#### [Directive]
The records should be restated exactly from their first line through the line with "新進人員訓練班數, 106年度第三季: 4 -> 2" in it.

===

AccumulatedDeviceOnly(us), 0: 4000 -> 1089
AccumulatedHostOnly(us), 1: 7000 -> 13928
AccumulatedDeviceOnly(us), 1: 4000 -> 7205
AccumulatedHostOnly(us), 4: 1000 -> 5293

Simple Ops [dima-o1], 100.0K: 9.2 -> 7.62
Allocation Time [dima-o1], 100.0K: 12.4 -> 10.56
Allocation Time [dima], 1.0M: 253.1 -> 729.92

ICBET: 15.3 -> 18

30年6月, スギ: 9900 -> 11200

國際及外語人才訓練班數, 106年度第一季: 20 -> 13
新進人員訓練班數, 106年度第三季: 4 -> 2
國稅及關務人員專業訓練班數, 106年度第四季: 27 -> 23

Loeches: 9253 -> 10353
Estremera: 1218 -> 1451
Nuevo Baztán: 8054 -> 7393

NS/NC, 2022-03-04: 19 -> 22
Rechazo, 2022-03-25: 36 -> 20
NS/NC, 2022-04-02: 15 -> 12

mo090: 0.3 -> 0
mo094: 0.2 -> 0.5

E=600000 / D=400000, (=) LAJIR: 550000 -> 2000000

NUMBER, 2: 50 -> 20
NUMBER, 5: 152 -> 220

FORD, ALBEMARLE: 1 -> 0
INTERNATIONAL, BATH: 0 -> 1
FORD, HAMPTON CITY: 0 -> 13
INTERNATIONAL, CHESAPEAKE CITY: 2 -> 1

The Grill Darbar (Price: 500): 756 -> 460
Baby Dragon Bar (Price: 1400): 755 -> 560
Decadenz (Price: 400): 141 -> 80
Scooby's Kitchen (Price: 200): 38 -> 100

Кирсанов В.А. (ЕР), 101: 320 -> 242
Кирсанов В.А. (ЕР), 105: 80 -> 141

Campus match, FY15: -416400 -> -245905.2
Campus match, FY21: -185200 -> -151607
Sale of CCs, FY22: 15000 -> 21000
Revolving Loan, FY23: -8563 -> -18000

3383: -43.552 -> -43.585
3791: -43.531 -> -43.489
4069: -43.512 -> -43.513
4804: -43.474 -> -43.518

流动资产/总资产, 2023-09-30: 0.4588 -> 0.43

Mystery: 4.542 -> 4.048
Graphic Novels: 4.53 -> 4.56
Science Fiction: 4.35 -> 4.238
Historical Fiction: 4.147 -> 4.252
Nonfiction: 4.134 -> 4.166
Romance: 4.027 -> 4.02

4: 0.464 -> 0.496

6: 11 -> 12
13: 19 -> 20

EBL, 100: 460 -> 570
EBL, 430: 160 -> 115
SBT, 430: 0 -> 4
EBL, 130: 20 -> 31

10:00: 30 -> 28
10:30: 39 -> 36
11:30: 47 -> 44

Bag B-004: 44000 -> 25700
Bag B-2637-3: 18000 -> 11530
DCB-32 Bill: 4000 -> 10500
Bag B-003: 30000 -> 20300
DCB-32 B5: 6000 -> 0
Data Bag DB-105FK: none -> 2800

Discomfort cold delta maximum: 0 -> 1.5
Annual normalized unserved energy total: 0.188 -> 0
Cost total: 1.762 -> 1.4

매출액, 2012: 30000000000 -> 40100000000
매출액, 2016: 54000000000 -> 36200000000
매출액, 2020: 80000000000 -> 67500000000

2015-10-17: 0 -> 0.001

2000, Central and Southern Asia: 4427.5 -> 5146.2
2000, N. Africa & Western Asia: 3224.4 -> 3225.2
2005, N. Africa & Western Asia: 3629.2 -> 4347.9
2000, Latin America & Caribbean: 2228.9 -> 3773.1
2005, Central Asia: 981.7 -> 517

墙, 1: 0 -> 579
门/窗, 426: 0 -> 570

===

#### [Written solution]
AccumulatedDeviceOnly(us), 0: 4000 -> 1089
AccumulatedHostOnly(us), 1: 7000 -> 13928
AccumulatedDeviceOnly(us), 1: 4000 -> 7205
AccumulatedHostOnly(us), 4: 1000 -> 5293

Simple Ops [dima-o1], 100.0K: 9.2 -> 7.62
Allocation Time [dima-o1], 100.0K: 12.4 -> 10.56
Allocation Time [dima], 1.0M: 253.1 -> 729.92

ICBET: 15.3 -> 18

30年6月, スギ: 9900 -> 11200

國際及外語人才訓練班數, 106年度第一季: 20 -> 13
新進人員訓練班數, 106年度第三季: 4 -> 2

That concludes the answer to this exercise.